# EXERCISE DETAILS
Transcribe only the part of the material below that begins at the line containing "Livescience" and ends at the line containing "12/28/2014 2:36 PM", with both kept and images left out.

· · · ·

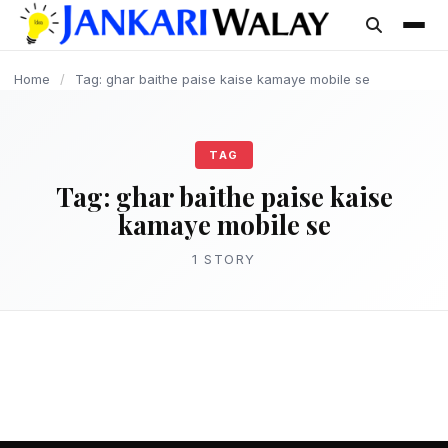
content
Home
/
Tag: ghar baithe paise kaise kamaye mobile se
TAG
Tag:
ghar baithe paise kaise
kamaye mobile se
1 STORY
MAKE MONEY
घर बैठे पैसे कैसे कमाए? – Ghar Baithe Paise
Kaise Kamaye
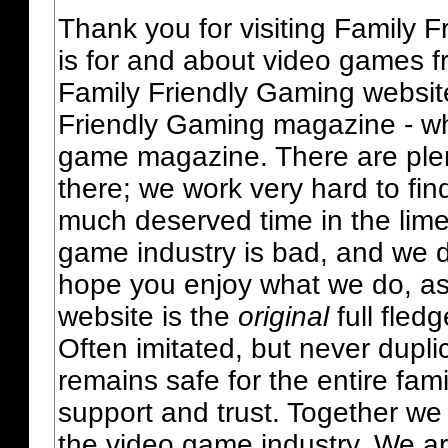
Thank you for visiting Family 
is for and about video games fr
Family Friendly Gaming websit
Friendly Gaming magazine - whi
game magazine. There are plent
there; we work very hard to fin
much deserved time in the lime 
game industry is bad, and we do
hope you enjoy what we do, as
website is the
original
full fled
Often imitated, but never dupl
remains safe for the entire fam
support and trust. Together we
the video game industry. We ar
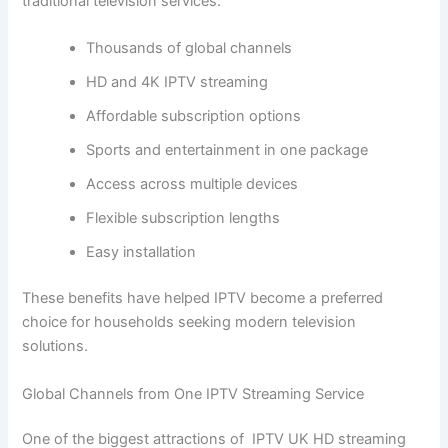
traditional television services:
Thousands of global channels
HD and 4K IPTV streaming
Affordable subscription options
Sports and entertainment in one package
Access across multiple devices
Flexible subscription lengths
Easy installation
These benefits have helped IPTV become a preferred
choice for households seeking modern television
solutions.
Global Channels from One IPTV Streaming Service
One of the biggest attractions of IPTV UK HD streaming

· · · ·

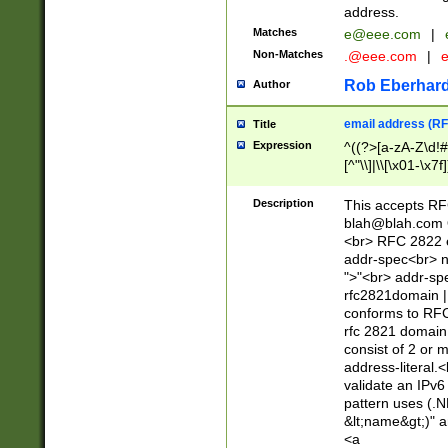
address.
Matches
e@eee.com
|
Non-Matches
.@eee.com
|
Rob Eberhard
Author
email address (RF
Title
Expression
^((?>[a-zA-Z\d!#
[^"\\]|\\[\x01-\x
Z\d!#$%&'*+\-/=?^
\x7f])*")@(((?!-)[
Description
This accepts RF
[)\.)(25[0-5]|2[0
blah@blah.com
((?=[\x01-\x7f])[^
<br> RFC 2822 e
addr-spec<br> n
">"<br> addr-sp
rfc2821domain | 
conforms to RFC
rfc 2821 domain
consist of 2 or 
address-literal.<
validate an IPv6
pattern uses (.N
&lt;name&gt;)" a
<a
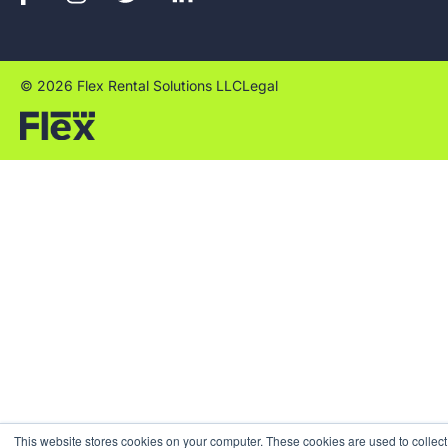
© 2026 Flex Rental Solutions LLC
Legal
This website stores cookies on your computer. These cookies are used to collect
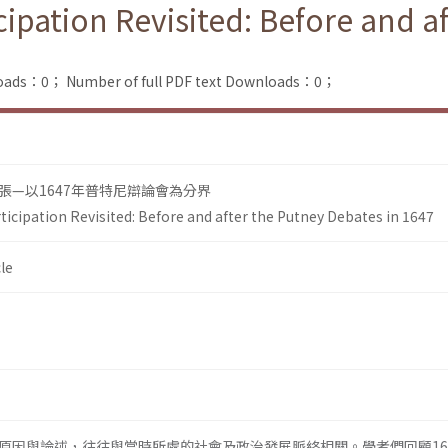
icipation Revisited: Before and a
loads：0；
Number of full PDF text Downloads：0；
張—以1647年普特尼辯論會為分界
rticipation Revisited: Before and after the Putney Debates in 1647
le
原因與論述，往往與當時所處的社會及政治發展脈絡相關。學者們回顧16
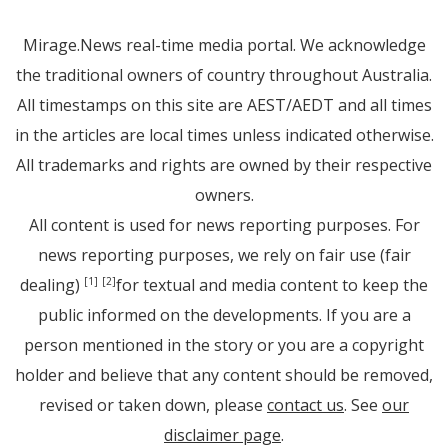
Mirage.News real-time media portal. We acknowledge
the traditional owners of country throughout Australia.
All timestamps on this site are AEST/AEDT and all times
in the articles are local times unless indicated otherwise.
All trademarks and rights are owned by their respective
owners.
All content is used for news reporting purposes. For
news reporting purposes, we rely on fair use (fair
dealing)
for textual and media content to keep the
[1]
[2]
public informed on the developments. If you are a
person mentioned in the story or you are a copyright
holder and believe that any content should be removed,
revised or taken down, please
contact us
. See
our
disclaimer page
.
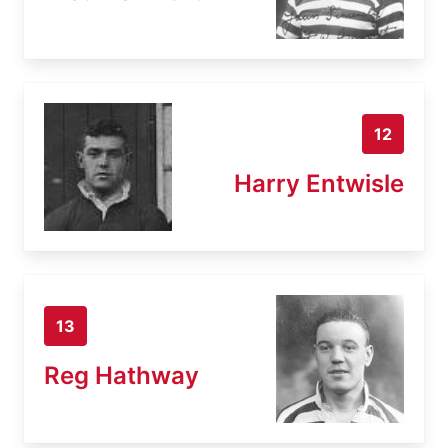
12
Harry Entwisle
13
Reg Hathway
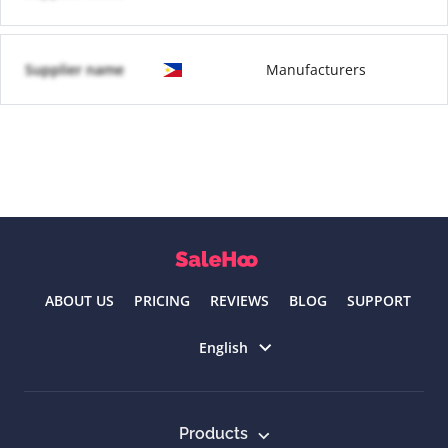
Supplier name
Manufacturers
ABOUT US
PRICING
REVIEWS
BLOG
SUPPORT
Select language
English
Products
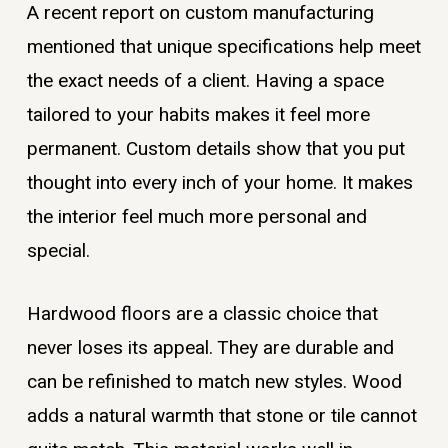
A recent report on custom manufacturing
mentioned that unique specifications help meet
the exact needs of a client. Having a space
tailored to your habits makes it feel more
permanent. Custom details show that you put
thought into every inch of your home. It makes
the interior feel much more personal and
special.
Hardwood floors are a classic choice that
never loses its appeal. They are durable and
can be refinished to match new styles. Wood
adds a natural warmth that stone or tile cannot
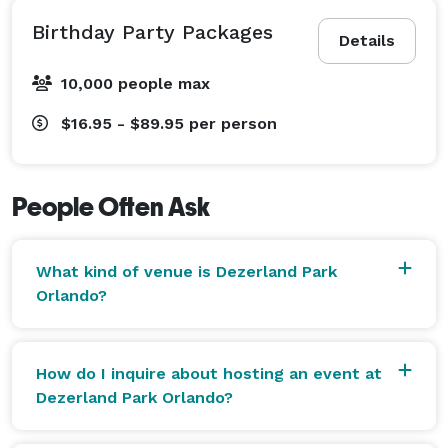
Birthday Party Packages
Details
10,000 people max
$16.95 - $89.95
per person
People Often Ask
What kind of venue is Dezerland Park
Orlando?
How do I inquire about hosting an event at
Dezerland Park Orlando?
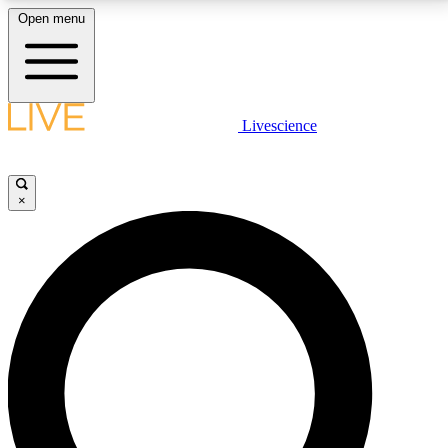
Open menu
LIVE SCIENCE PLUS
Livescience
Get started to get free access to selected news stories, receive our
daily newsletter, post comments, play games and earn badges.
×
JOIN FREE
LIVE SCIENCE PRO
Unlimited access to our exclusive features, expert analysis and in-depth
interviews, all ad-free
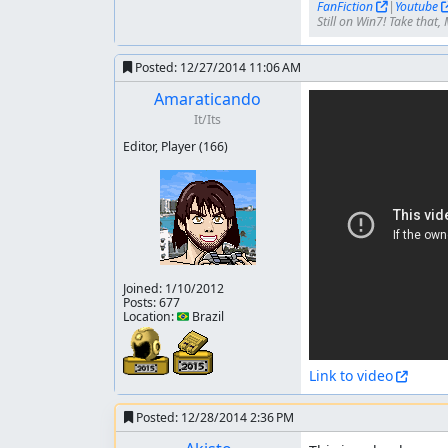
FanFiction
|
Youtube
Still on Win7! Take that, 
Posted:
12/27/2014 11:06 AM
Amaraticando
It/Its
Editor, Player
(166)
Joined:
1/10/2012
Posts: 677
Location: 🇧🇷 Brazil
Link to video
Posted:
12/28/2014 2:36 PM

· · · ·

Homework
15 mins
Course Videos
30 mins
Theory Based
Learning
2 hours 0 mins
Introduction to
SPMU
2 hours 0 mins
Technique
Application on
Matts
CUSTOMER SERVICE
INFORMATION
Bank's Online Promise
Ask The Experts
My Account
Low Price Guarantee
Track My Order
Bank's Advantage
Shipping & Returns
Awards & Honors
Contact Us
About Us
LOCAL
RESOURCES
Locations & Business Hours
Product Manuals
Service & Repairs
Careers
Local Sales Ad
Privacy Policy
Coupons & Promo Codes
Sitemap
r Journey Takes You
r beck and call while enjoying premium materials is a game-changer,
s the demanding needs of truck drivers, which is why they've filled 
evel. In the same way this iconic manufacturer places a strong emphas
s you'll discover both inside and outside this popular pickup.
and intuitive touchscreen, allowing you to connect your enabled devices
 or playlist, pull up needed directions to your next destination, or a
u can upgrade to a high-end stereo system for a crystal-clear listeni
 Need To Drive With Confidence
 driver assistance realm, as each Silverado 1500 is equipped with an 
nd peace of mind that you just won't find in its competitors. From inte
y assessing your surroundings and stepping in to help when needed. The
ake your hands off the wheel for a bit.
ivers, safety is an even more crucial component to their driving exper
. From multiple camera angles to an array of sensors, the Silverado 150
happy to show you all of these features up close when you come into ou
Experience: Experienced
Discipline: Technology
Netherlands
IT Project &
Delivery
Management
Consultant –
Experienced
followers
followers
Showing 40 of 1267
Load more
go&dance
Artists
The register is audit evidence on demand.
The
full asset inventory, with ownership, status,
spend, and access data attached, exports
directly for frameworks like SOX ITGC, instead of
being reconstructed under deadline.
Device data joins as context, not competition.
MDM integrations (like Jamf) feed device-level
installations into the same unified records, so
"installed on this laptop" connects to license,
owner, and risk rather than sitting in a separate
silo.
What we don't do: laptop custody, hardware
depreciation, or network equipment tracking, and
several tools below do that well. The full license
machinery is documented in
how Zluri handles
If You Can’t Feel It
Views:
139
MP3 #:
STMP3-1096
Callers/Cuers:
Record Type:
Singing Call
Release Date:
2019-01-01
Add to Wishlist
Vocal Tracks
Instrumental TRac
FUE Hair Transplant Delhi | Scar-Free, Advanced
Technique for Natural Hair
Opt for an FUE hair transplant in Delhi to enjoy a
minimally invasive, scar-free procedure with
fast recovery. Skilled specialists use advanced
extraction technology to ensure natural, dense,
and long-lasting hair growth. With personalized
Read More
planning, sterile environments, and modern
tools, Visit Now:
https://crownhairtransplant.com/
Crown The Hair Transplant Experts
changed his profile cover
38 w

· · · ·

# TASK RESULT
Livescience
Get started to get free access to selected news stories, receive our
daily newsletter, post comments, play games and earn badges.
×
JOIN FREE
LIVE SCIENCE PRO
Unlimited access to our exclusive features, expert analysis and in-depth
interviews, all ad-free
FanFiction
|
Youtube
Still on Win7! Take that, 
Posted:
12/27/2014 11:06 AM
Amaraticando
It/Its
Editor, Player
(166)
Joined:
1/10/2012
Posts: 677
Location: 🇧🇷 Brazil
Link to video
Posted:
12/28/2014 2:36 PM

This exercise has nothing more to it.